(Stored data entries)

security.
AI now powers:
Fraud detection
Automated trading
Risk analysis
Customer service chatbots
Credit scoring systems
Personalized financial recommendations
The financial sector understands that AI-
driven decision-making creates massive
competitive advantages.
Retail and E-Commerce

# INSTRUCTIONS FOR THE TASK
Every single line of the data above must be set down again exactly.

# ANSWER BELOW
security.
AI now powers:
Fraud detection
Automated trading
Risk analysis
Customer service chatbots
Credit scoring systems
Personalized financial recommendations
The financial sector understands that AI-
driven decision-making creates massive
competitive advantages.
Retail and E-Commerce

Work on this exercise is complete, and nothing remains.